Tutorial: Command Automation¶
Build a command-driven automation that stays maintainable as command count grows.
Outcome
At the end of this tutorial you will have: - clean command parser - command dispatch table - production-safe error handling and idempotency guard
Level 1: Basic Command Router¶
import asyncio
from tryx.backend import SqliteBackend
from tryx.client import Tryx, TryxClient
from tryx.events import EvMessage
backend = SqliteBackend("whatsapp.db")
app = Tryx(backend)
def normalize(text: str | None) -> str:
return (text or "").strip().lower()
@app.on(EvMessage)
async def on_message(client: TryxClient, event: EvMessage) -> None:
text = normalize(event.data.get_text())
chat = event.data.message_info.source.chat
if text == "ping":
await client.send_text(chat, "pong", quoted=event)
elif text == "help":
await client.send_text(chat, "commands: ping, help", quoted=event)
asyncio.run(app.run())
Level 2: Table-driven Commands¶
from collections.abc import Awaitable, Callable
CommandHandler = Callable[[TryxClient, EvMessage, list[str]], Awaitable[None]]
async def cmd_ping(client: TryxClient, event: EvMessage, args: list[str]) -> None:
chat = event.data.message_info.source.chat
await client.send_text(chat, "pong", quoted=event)
async def cmd_echo(client: TryxClient, event: EvMessage, args: list[str]) -> None:
chat = event.data.message_info.source.chat
await client.send_text(chat, " ".join(args) or "(empty)", quoted=event)

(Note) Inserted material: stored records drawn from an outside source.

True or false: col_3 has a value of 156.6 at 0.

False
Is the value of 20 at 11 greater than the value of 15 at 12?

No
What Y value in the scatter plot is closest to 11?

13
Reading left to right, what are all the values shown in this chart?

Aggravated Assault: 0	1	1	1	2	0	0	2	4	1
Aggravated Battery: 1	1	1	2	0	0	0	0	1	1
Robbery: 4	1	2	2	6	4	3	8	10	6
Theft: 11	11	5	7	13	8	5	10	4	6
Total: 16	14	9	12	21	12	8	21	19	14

COMMANDS: dict[str, CommandHandler] = {
"ping": cmd_ping,
"echo": cmd_echo,
}
@app.on(EvMessage)
async def on_command(client: TryxClient, event: EvMessage) -> None:
text = (event.data.get_text() or "").strip()

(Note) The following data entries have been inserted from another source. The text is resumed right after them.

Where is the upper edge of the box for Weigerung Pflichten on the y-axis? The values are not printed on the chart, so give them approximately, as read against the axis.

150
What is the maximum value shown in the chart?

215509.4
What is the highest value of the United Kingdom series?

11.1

if not text.startswith("/"):
return
parts = text[1:].split()
name, args = parts[0].lower(), parts[1:]
fn = COMMANDS.get(name)
if fn is None:
await client.send_text(event.data.message_info.source.chat, f"Unknown command: {name}")
return
await fn(client, event, args)
Level 3: Production Pattern¶
- Add per-message idempotency key from
event.data.message_info.id. - Separate command parsing from side effects.
- Add structured logging (
command,chat,message_id).
- Use allowlist for admin-only commands.
- Validate argument length/type before action.
- Wrap outbound mutations with retry policy for transient failures.
- Send
client.chatstate.send_composing(chat)during slow command execution. - Return explicit error message for invalid command arguments.
Production Example: Idempotent Dispatch¶
seen_ids: set[str] = set()
@app.on(EvMessage)
async def on_idempotent(client: TryxClient, event: EvMessage) -> None:
message_id = event.data.message_info.id
if message_id in seen_ids:
return
seen_ids.add(message_id)
# dispatch command here
Advanced: plugin command registry
For larger bots, store command handlers in module-level plugins and register them into a central command registry at startup. This keeps each command domain isolated and testable.
Memory growth
If you store processed IDs in memory, add TTL eviction or persist compact dedupe state.